Fröhlich pfiff er vor sich hin.
Er würde noch einen kleinen Umweg machen.
Frau Schrader erwartete ihn schon. Als sie den ehemaligen Kriminalbeamten kommen sah, eilte sie bereits aus der Tür. Harm konnte es kaum erwarten, nach Hause zu kommen und zerrte an der Leine, so dass Frau Schrader beinahe stolperte.
Der Hund roch schon von weitem, dass Winkels ihm eine Belohnung vom Schlachter mitgebracht hatte und sprang an seinen Beinen hoch.

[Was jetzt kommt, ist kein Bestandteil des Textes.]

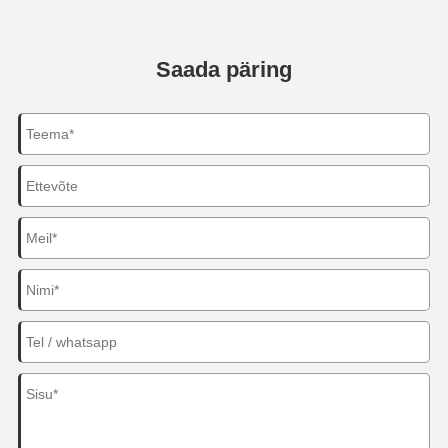
Saada päring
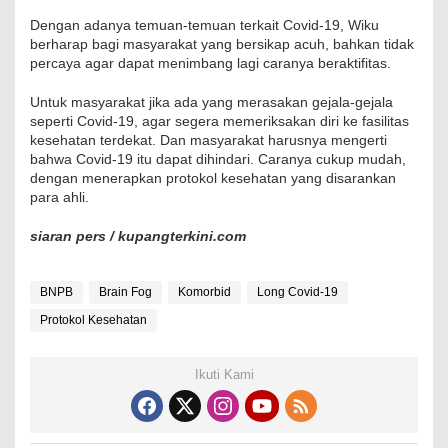
Dengan adanya temuan-temuan terkait Covid-19, Wiku
berharap bagi masyarakat yang bersikap acuh, bahkan tidak
percaya agar dapat menimbang lagi caranya beraktifitas.
Untuk masyarakat jika ada yang merasakan gejala-gejala
seperti Covid-19, agar segera memeriksakan diri ke fasilitas
kesehatan terdekat. Dan masyarakat harusnya mengerti
bahwa Covid-19 itu dapat dihindari. Caranya cukup mudah,
dengan menerapkan protokol kesehatan yang disarankan
para ahli.
siaran pers / kupangterkini.com
BNPB
Brain Fog
Komorbid
Long Covid-19
Protokol Kesehatan
Ikuti Kami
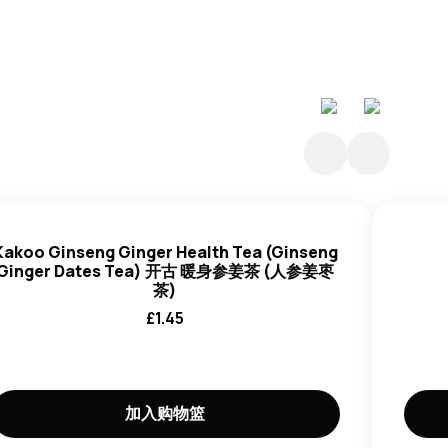
、姜提取物、水、稳定剂、卡拉胶、酸度调节剂、柠檬酸。
Kakoo Ginseng Ginger Health Tea (Ginseng
Ginger Dates Tea) 开古 暖身参姜茶 (人参姜枣
茶)
£
1.45
加入购物篮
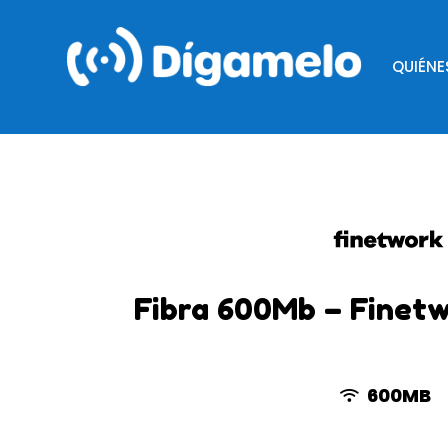
QUIÉN
Fibra 600Mb – Finet
600MB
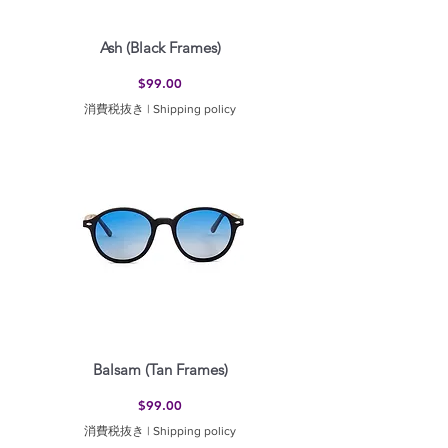
Ash (Black Frames)
価格
$99.00
消費税抜き
|
Shipping policy
Balsam (Tan Frames)
価格
$99.00
消費税抜き
|
Shipping policy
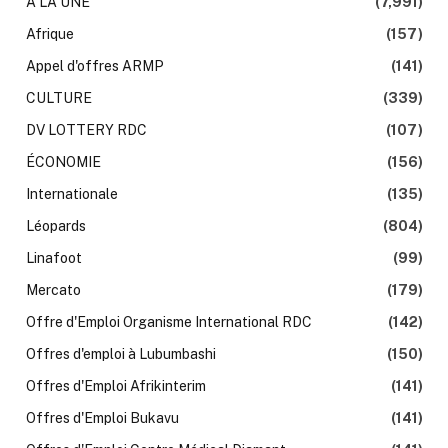
À LA UNE
(7,991)
Afrique
(157)
Appel d'offres ARMP
(141)
CULTURE
(339)
DV LOTTERY RDC
(107)
ÉCONOMIE
(156)
Internationale
(135)
Léopards
(804)
Linafoot
(99)
Mercato
(179)
Offre d'Emploi Organisme International RDC
(142)
Offres d'emploi à Lubumbashi
(150)
Offres d'Emploi Afrikinterim
(141)
Offres d'Emploi Bukavu
(141)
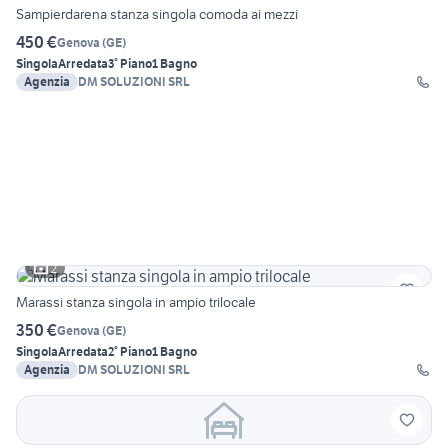
Sampierdarena stanza singola comoda ai mezzi
450 €
Genova
(
GE
)
Singola
Arredata
3° Piano
1 Bagno
Agenzia
DM SOLUZIONI SRL
2
Marassi stanza singola in ampio trilocale
350 €
Genova
(
GE
)
Singola
Arredata
2° Piano
1 Bagno
Agenzia
DM SOLUZIONI SRL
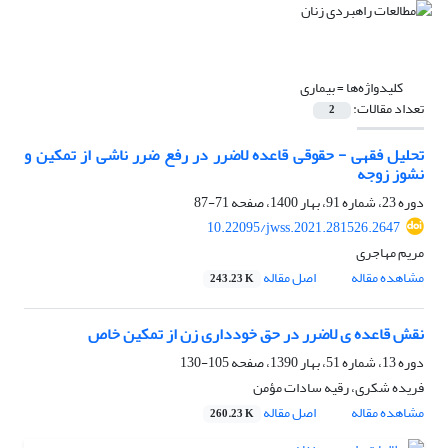
کلیدواژه‌ها =
بیماری
تعداد مقالات:
2
تحلیل فقهی - حقوقی قاعده لاضرر در رفع ضرر ناشی از تمکین و
نشوز زوجه
دوره 23، شماره 91، بهار 1400، صفحه
71-87
10.22095/jwss.2021.281526.2647
مریم مهاجری
مشاهده مقاله
اصل مقاله
243.23 K
نقش قاعده ی لاضرر در حق خودداری زن از تمکین خاص
دوره 13، شماره 51، بهار 1390، صفحه
105-130
فریده شکری، رقیه سادات مؤمن
مشاهده مقاله
اصل مقاله
260.23 K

„Und?“, fragte Frau Schrader und platzte fast vor Neugier. „Was ist mit Papendieck? Was ist passiert?“
„Sie hatten recht“, antwortete Winkels. „Er ist tot.“
Er vermied es, genauere Ausführungen zu machen.
Sie sah ihm sprachlos nach, wie er mit seinem Hund an der Leine die Straße überquerte, seine Haustür aufschloss und in seiner Wohnung verschwand.
Harm war jetzt nicht mehr zu halten, und Winkels ließ das Stück Fleisch in den Fressnapf fallen.